Coerência também, por outro lado, presente, sempre, na sua caminhada, dorida mas tenaz, para a solidão. «Eu não sou deste mundo», lembra-nos, dela, Isabel P. Leão, enquanto, mais realista, Maria Teresa Horta, assegura que «os últimos tempos da sua vida foram de um cruel isolamento. Escutei-a revoltar-se contra isso, com mágoa no acento rebelde da voz. Mas sem se arrepender de nada».
Talvez também por isso, a sua ligação ao Teatro e à «teatralidade», na dimensão helénica do termo, que procurava para se encenar, compondo a figura em obediência a um modelo estético jamais despido de substância, ainda que marcada esta por desígnios de dimensão transcendental.

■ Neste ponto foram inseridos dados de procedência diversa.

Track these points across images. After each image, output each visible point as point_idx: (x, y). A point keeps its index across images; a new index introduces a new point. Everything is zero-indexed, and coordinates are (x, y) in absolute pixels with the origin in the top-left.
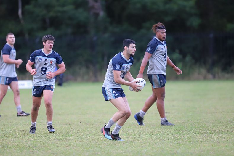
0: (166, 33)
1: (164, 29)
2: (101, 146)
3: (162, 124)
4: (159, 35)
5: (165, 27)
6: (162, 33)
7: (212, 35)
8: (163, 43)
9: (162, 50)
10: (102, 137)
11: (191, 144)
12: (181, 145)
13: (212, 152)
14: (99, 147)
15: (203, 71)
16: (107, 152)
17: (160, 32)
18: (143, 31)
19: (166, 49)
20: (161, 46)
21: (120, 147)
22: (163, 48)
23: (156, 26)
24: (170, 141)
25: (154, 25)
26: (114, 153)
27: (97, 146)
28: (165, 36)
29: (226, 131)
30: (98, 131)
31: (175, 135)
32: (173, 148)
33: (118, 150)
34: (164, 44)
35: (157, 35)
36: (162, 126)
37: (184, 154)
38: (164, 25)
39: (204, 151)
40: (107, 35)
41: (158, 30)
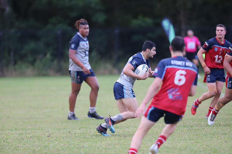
0: (89, 29)
1: (87, 24)
2: (8, 140)
3: (69, 118)
4: (82, 30)
5: (88, 22)
6: (85, 29)
7: (117, 31)
8: (85, 39)
9: (84, 47)
10: (9, 131)
11: (98, 138)
12: (88, 139)
13: (118, 146)
14: (7, 142)
15: (109, 66)
16: (14, 147)
17: (83, 28)
18: (49, 27)
19: (88, 46)
20: (83, 43)
21: (27, 141)
22: (85, 45)
23: (79, 22)
24: (76, 135)
25: (77, 22)
26: (22, 147)
27: (4, 141)
28: (88, 32)
29: (132, 125)
30: (6, 126)
31: (82, 130)
32: (80, 143)
33: (25, 144)
34: (87, 41)
35: (80, 30)
36: (69, 120)
37: (90, 148)
38: (87, 21)
39: (111, 145)
40: (13, 31)
41: (81, 25)
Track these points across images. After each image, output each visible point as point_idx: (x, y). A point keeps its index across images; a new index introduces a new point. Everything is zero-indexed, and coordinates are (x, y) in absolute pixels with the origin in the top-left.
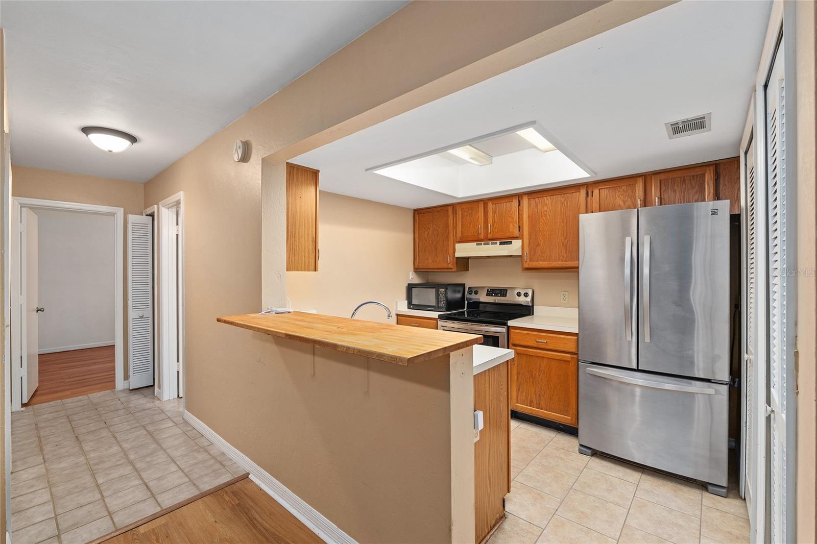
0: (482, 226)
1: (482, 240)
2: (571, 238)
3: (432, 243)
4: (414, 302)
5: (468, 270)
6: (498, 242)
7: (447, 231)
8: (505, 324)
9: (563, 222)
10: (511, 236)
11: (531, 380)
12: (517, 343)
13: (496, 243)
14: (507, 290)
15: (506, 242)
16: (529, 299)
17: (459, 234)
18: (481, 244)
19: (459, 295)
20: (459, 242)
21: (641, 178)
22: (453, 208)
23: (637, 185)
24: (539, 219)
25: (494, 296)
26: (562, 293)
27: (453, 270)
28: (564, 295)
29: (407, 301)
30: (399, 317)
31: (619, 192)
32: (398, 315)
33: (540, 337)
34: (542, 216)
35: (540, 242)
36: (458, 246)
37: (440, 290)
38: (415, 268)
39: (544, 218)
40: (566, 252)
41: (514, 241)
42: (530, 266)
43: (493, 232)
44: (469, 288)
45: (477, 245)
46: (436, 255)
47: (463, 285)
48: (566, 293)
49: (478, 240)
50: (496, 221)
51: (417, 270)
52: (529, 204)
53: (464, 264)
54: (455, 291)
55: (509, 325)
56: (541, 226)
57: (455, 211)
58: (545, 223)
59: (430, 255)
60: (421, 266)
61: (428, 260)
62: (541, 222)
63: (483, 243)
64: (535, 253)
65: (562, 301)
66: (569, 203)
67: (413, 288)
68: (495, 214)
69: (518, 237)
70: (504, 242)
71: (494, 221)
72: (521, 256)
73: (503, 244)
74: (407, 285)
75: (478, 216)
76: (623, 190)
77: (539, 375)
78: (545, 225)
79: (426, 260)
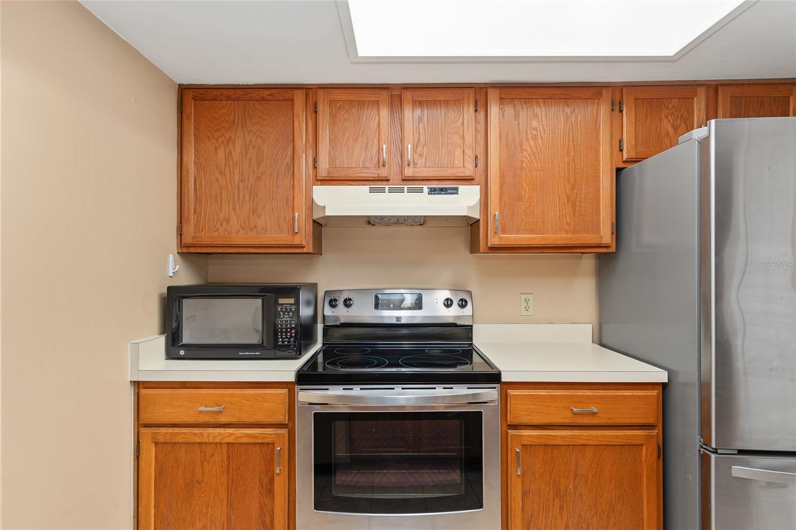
1: (387, 181)
2: (583, 187)
3: (242, 181)
4: (187, 338)
5: (321, 256)
6: (425, 188)
7: (290, 152)
9: (568, 155)
10: (459, 175)
11: (557, 502)
12: (525, 420)
13: (421, 191)
15: (445, 187)
16: (467, 311)
17: (324, 164)
18: (382, 191)
19: (309, 312)
20: (324, 182)
22: (308, 97)
23: (695, 99)
24: (521, 145)
25: (394, 309)
26: (523, 297)
27: (305, 250)
28: (527, 301)
29: (162, 339)
30: (141, 390)
31: (667, 108)
32: (137, 384)
33: (580, 401)
34: (527, 140)
35: (523, 193)
36: (320, 191)
37: (281, 301)
38: (181, 244)
39: (532, 143)
40: (574, 214)
41: (462, 188)
42: (503, 243)
43: (416, 164)
45: (372, 191)
46: (255, 211)
48: (531, 296)
49: (376, 182)
50: (422, 139)
51: (189, 252)
52: (502, 112)
54: (306, 302)
55: (503, 380)
56: (525, 159)
57: (311, 102)
58: (534, 154)
59: (234, 209)
60: (206, 237)
61: (228, 223)
62: (526, 150)
63: (387, 187)
64: (513, 215)
65: (524, 312)
66: (579, 118)
67: (184, 301)
68: (419, 124)
69: (473, 179)
70: (442, 190)
71: (416, 139)
72: (479, 220)
73: (438, 194)
74: (165, 291)
75: (377, 122)
76: (674, 107)
77: (575, 488)
78: (533, 157)
79: (221, 225)
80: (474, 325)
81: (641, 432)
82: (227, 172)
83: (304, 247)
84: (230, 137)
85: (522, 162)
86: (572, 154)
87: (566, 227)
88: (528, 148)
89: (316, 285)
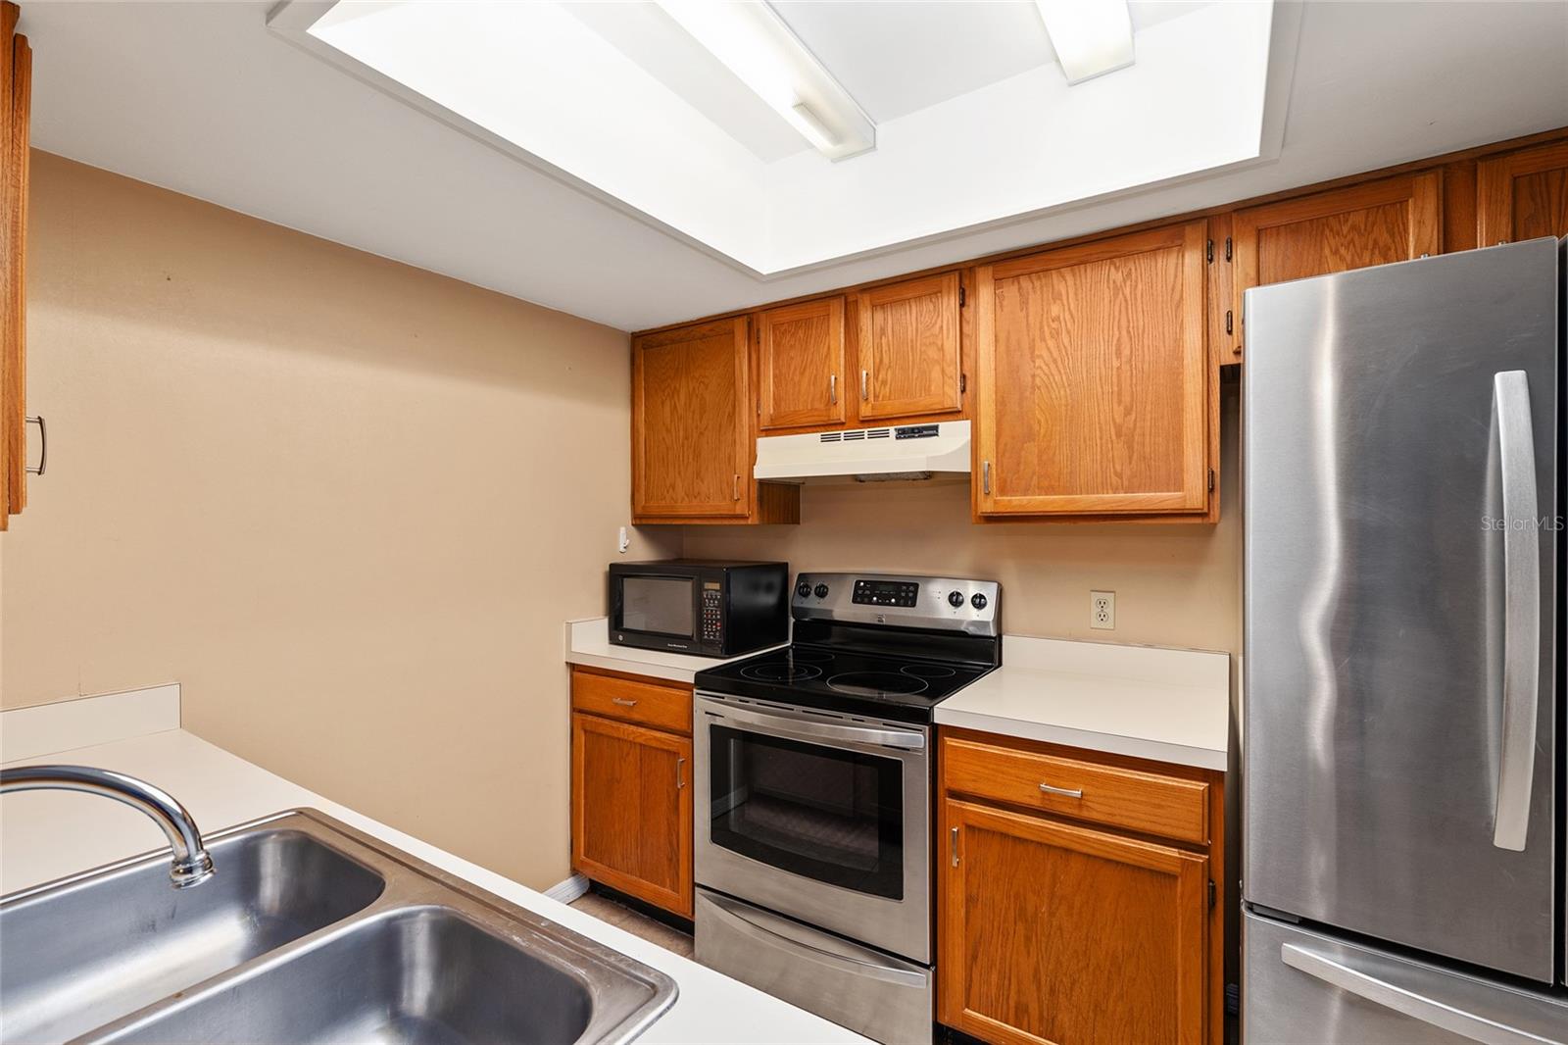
0: (842, 379)
1: (841, 425)
2: (1149, 408)
3: (687, 438)
4: (631, 621)
5: (799, 523)
6: (892, 430)
7: (732, 398)
8: (923, 717)
9: (1119, 354)
10: (937, 407)
11: (1020, 927)
12: (969, 787)
13: (886, 435)
14: (916, 586)
15: (918, 426)
16: (988, 614)
17: (768, 408)
18: (836, 438)
19: (769, 599)
20: (769, 432)
21: (1430, 177)
22: (750, 324)
23: (1410, 201)
24: (1032, 350)
25: (877, 603)
26: (1096, 596)
27: (749, 522)
28: (1102, 604)
29: (606, 621)
30: (576, 674)
31: (1338, 233)
32: (573, 667)
33: (1056, 774)
34: (1043, 339)
35: (1036, 428)
36: (764, 444)
37: (708, 586)
38: (636, 516)
39: (1051, 343)
40: (1130, 458)
41: (944, 426)
42: (1001, 509)
43: (876, 397)
44: (801, 575)
45: (824, 439)
46: (698, 474)
47: (783, 568)
48: (1110, 597)
49: (827, 426)
50: (886, 360)
51: (645, 523)
52: (999, 298)
53: (783, 500)
54: (755, 588)
55: (935, 721)
56: (1039, 372)
57: (754, 334)
58: (1055, 361)
59: (679, 473)
60: (655, 507)
61: (674, 490)
62: (1041, 357)
63: (842, 432)
64: (1018, 464)
65: (1095, 623)
66: (1140, 286)
67: (625, 579)
68: (881, 338)
69: (959, 412)
70: (913, 430)
71: (878, 360)
72: (970, 473)
73: (909, 437)
74: (608, 569)
75: (826, 346)
76: (1353, 228)
77: (1052, 914)
78: (1053, 366)
79: (668, 492)
80: (1004, 637)
81: (1173, 852)
82: (673, 430)
83: (748, 518)
84: (675, 388)
85: (1033, 376)
86: (1126, 352)
87: (1115, 480)
88: (1045, 353)
89: (785, 565)
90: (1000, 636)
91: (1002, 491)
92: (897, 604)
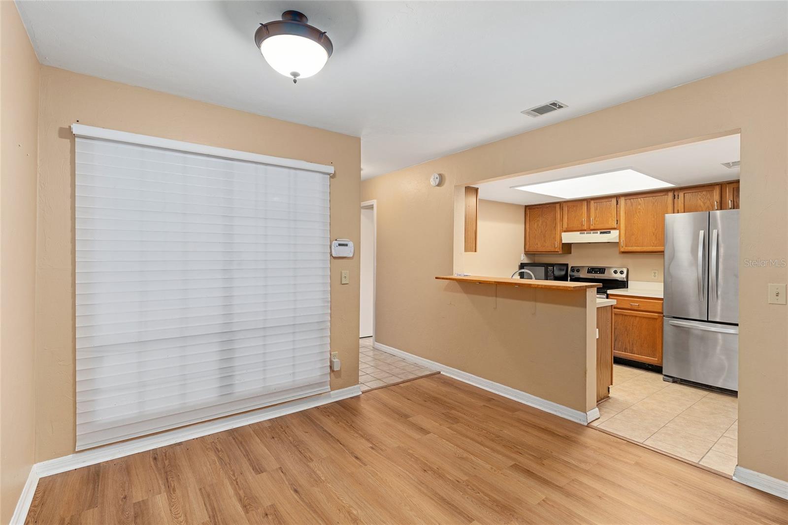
0: (586, 220)
1: (585, 230)
3: (541, 232)
5: (571, 253)
6: (599, 232)
7: (555, 223)
8: (605, 292)
10: (611, 227)
13: (597, 233)
14: (605, 269)
15: (606, 231)
16: (624, 275)
17: (565, 226)
19: (563, 273)
20: (565, 231)
21: (718, 186)
22: (560, 205)
23: (714, 191)
24: (634, 215)
25: (594, 273)
26: (653, 271)
28: (655, 273)
31: (700, 195)
33: (634, 302)
34: (636, 213)
35: (635, 232)
36: (563, 234)
37: (549, 268)
38: (525, 251)
39: (638, 214)
41: (612, 231)
42: (626, 250)
43: (595, 224)
44: (572, 267)
45: (580, 233)
46: (545, 241)
47: (567, 265)
48: (657, 271)
49: (582, 231)
50: (597, 216)
51: (527, 253)
52: (626, 204)
53: (568, 248)
54: (561, 270)
55: (608, 293)
56: (635, 221)
57: (561, 208)
58: (639, 218)
59: (539, 241)
60: (531, 249)
63: (585, 232)
64: (630, 240)
65: (653, 277)
66: (659, 203)
67: (525, 267)
68: (596, 211)
69: (616, 228)
70: (604, 232)
71: (595, 216)
72: (618, 242)
73: (603, 234)
74: (520, 264)
75: (582, 211)
76: (704, 195)
77: (632, 329)
78: (639, 220)
79: (536, 245)
80: (629, 282)
81: (657, 314)
82: (537, 230)
83: (559, 252)
84: (538, 220)
86: (655, 217)
87: (652, 244)
88: (637, 216)
89: (568, 264)
90: (627, 281)
91: (626, 246)
92: (599, 273)
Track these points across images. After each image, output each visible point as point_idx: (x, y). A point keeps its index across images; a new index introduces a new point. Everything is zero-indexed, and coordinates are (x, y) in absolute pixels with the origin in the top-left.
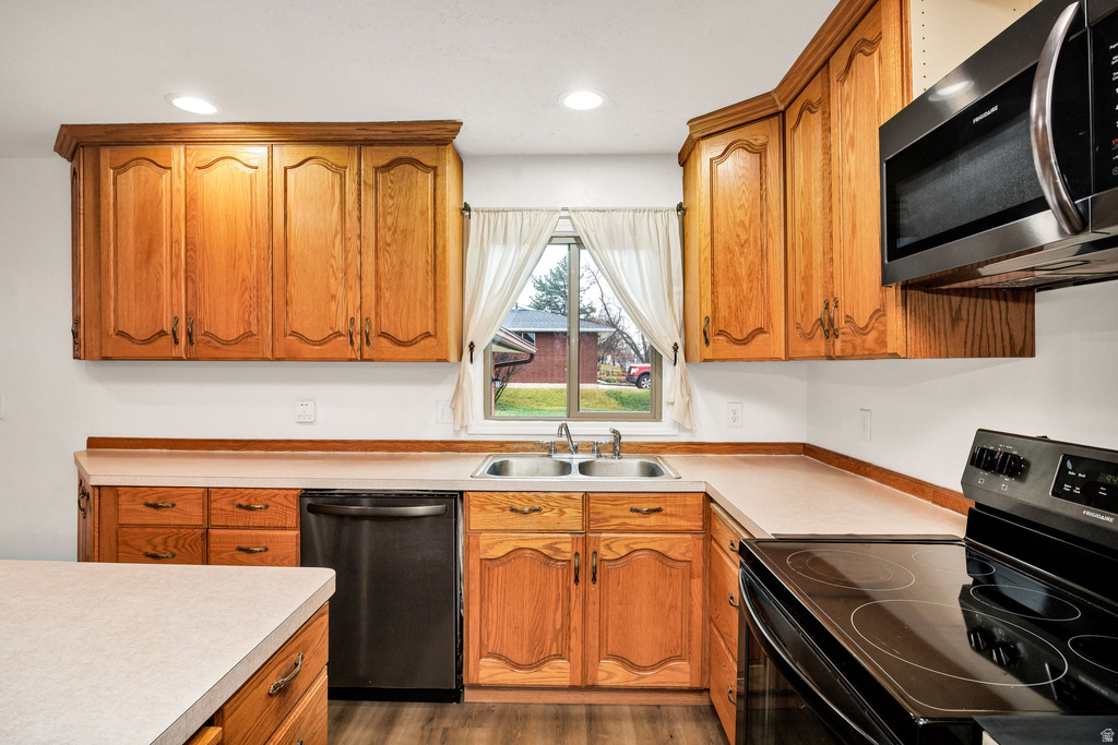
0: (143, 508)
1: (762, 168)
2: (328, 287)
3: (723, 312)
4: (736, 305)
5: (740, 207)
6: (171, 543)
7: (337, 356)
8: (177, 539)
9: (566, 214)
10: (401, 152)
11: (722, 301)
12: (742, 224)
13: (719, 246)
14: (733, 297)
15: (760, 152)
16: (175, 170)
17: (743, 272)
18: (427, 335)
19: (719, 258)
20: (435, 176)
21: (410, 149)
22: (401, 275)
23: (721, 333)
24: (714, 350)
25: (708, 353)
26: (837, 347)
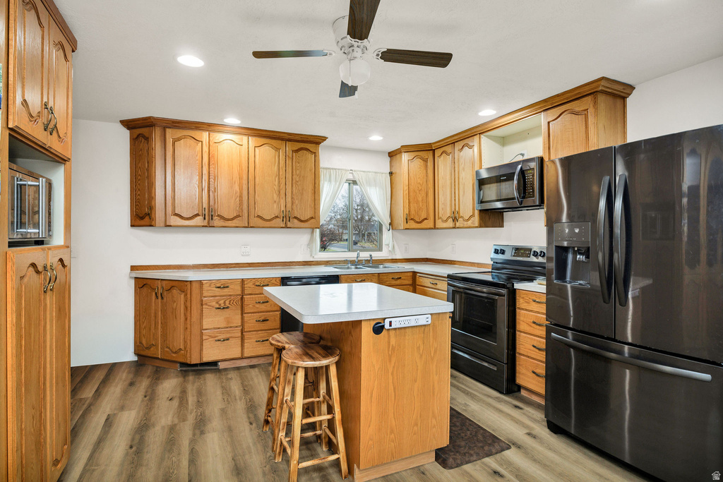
0: (215, 289)
1: (426, 166)
2: (273, 198)
3: (413, 212)
4: (417, 210)
5: (419, 178)
6: (227, 302)
7: (276, 226)
8: (230, 301)
9: (351, 172)
10: (302, 145)
11: (412, 209)
12: (419, 183)
13: (411, 190)
14: (416, 208)
15: (426, 161)
16: (204, 143)
17: (420, 199)
18: (312, 218)
19: (411, 194)
20: (315, 156)
21: (306, 144)
22: (302, 194)
23: (412, 219)
24: (409, 225)
25: (407, 226)
26: (458, 225)
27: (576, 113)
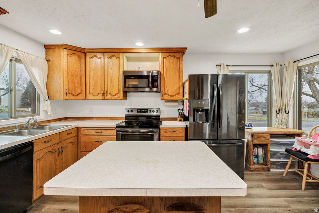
1: (80, 61)
3: (71, 89)
4: (74, 88)
5: (76, 68)
9: (17, 51)
11: (70, 86)
12: (76, 71)
13: (70, 74)
14: (74, 86)
15: (80, 58)
17: (76, 81)
19: (70, 77)
23: (70, 93)
24: (68, 97)
25: (67, 98)
26: (106, 98)
27: (176, 57)
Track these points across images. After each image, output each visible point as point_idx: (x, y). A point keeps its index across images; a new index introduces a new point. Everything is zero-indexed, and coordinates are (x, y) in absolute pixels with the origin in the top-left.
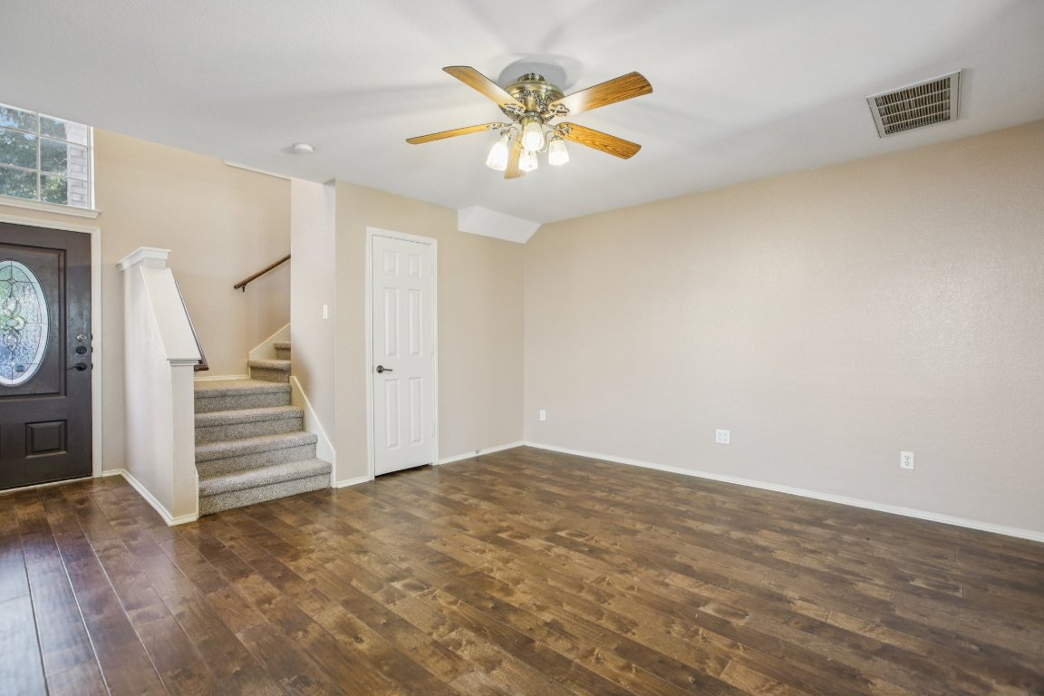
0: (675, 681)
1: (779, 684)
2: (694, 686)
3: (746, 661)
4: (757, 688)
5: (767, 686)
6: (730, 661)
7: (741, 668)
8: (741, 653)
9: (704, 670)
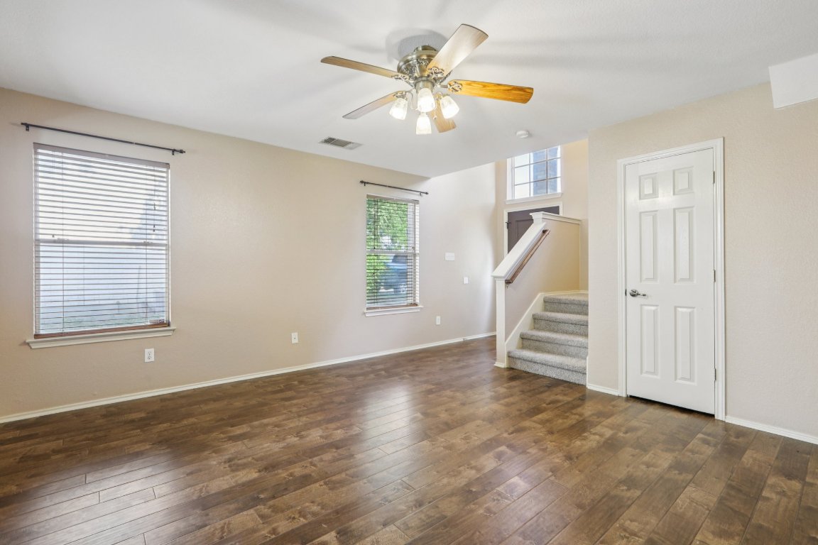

Aí, como se de um palco se tratasse, se retoma a importância do Botequim. Aí se encontra uma das componentes mais esclarecedoras da complexa personalidade de Natália. Por isso que valha bem a pena aceitar o convite de Maria de Fátima Marinho para, «a propósito de O Encoberto», olharmos «D. Sebastião entre o Ser e o Parecer » e visitarmos o Surrealismo em Natália, de mistura com Brecht, com o teatro do absurdo ou com ténues sugestões de recorte Vicentino. Por isso também que, dez anos depois, nos sintamos bem, conduzidos pela pena de Cristina Marinho ao encontro de um «Jean-Paul Sartre à porta fechada », a propósito da tradução e representação de Huis-Clos, em Portugal, na própria casa de Natália Correia, «em provocação reiterada da Censura, uma das suas maluqueiras de juventude, como veio muito mais tarde a considerar».
«Natália Correia, Dez Anos Depois», chama-nos à homenagem devida à figura imponente e solitária da Poeta das «Sacerdotisas do Amor» e traça-nos uma silhueta multifacetada desta Mulher, peregrina da utopia, como dela diz, aliás, Maria do Carmo Castelo Branco de Sequeira, ao tratar os «Lugares da Poesia em Natália Correia»: – «Poesia com sujeito é sempre […] a de Natália Correia, mesmo quando dissolvida noutra. Entre a rebeldia que lhe é congénita, e a pacificação, estes cantares, para além do encontro com essa nascente pura do nosso lirismo, estabelecem, igualmente, o reencontro com a História, com o seu movimento aparentemente cíclico, quedando-se um momento no limiar ainda feliz de uma ruptura sociocultural e política. É o desenhar de um círculo à volta da recusa mas também da transformação dos tempos – tudo isto encenado numa dança ritual (uma bailia) de apaziguamento e de concerto: paz em vez de guerra, amor em lugar de violência, terra em vez de mar […] liberdade substituindo a opressão».